When my older daughter, Sam, was a vegetarian, I learned to cook a lot of vegetable dishes. Creatively. With imagination. But vegetables not being my favorite food group, the growth of my vegetable dish repertoire was slow, and I had more misses than hits.
This baked butter garlic squash was among the hits. The garlicky butter seeps into the soft and creamy squash flesh during baking as the panko browns and turns crisp. Talk about a kaleidoscope of textures and flavors!

Only half of a squash was used here. You may, of course, double or even triple the ingredients but half was just enough to make six slices: three of then-vegetarian Sam, and one each for her father, sister and myself.
The squash was cut into halves and the centers were scooped out and discarded. Centers? That means the seeds and watery membranes surrounding them.
Half of the squash was stored in the fridge and the other half was cut into six equal slices. The squash slices were arranged slightly overlapping each other in a baking tray that had been sprayed with oil. That’s to help prevent the squash from sticking to the bottom during baking.

While the oven preheated to 375F, panko and grated Parmesan were tossed together. That was going on top of the squash slices but, first, it needed a binder.
In a small frying pan, garlic was cooked in half a cup of butter until fragrant. Two tablespoons of that garlicky butter were drizzkled over the panko-Parmesan mix and stirred in.

The remaining butter was drizzled evenly over the squash slices in the baking pan. The garlic pieces were also distributed evenly over the six slices.

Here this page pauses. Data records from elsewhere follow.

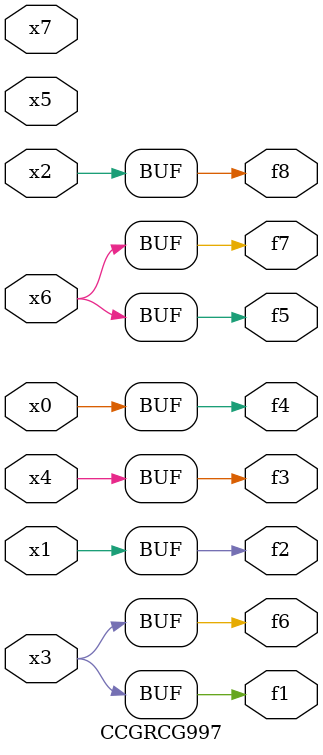
<source format=v>
module CCGRCG997(
	input x0, x1, x2, x3, x4, x5, x6, x7,
	output f1, f2, f3, f4, f5, f6, f7, f8
);
	assign f1 = x3;
	assign f2 = x1;
	assign f3 = x4;
	assign f4 = x0;
	assign f5 = x6;
	assign f6 = x3;
	assign f7 = x6;
	assign f8 = x2;
endmodule

</source>
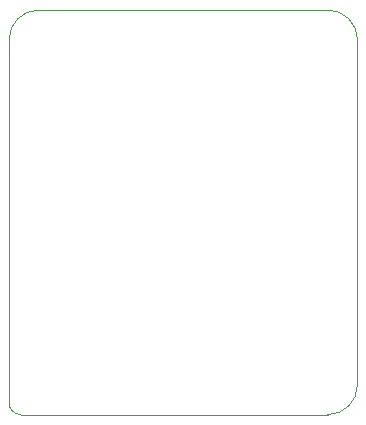
<source format=gbr>
%TF.GenerationSoftware,KiCad,Pcbnew,9.0.1*%
%TF.CreationDate,2025-04-25T01:04:06-07:00*%
%TF.ProjectId,microcouple,6d696372-6f63-46f7-9570-6c652e6b6963,rev?*%
%TF.SameCoordinates,Original*%
%TF.FileFunction,Profile,NP*%
%FSLAX46Y46*%
G04 Gerber Fmt 4.6, Leading zero omitted, Abs format (unit mm)*
G04 Created by KiCad (PCBNEW 9.0.1) date 2025-04-25 01:04:06*
%MOMM*%
%LPD*%
G01*
G04 APERTURE LIST*
%TA.AperFunction,Profile*%
%ADD10C,0.050000*%
%TD*%
G04 APERTURE END LIST*
D10*
X87150000Y-78850000D02*
G75*
G02*
X86150000Y-77850000I0J1000000D01*
G01*
X115650000Y-76350000D02*
X115650000Y-47100000D01*
X86150000Y-47100000D02*
G75*
G02*
X88650000Y-44600000I2500000J0D01*
G01*
X113150000Y-44600000D02*
G75*
G02*
X115650000Y-47100000I0J-2500000D01*
G01*
X115650000Y-76350000D02*
G75*
G02*
X113150000Y-78850000I-2500000J0D01*
G01*
X86150000Y-47100000D02*
X86150000Y-77850000D01*
X113150000Y-44600000D02*
X88650000Y-44600000D01*
X87150000Y-78850000D02*
X113150000Y-78850000D01*
M02*

</source>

With the surface of the squash slices now moistened with melted butter, it was ready for the topping. The panko-Parmesan mixture was spread over the squash slices. The tray went into the oven and squash cooked at 375F for about half an hour. The temperature was turned up to 425F and the squash baked for a couple of minutes longer until the top turned darker and crispier.
Baked squash with Parmesan

Ingredients
Instructions
- Preheat the oven to 375F.
- Scoop out the seeds of the squash and discard.
- Cut the squash into slices about half an inch thick.
- Brush or spray a baking dish with vegetable oil. Arrange the squash in the dish slightly overlapping one another. Sprinkle with salt and pepper.
- In a small pan, melt the butter. Add the garlic and cook just until fragrant.
- In a bowl, whisk the Parmesan and panko together, drizzle in two tablespoons of the butter-garlic mixture and toss well to combine.
- Drizzle the remaining garlic butter over the squash slices.
- Spread the Parmesan-panko mixture over the squash slices.
- Bake at 375F for 30 to 40 minutes or just until the squash is cooked through.
- Take the baking dish out of the oven and pierce one slice with a fork to test. If you’re happy with the texture, it’s time for the next step.
- The Parmesan-panko that has fallen directly into the baking dish will be more brown than what’s on top of the squash slices at this point. Scoop them with a spoon and scatter on top of the squash slices.
- Turn up the oven temperature to 425F. Put the squash back into the oven and cook for another five to seven minutes.
- Sprinkle with chopped parsley before serving.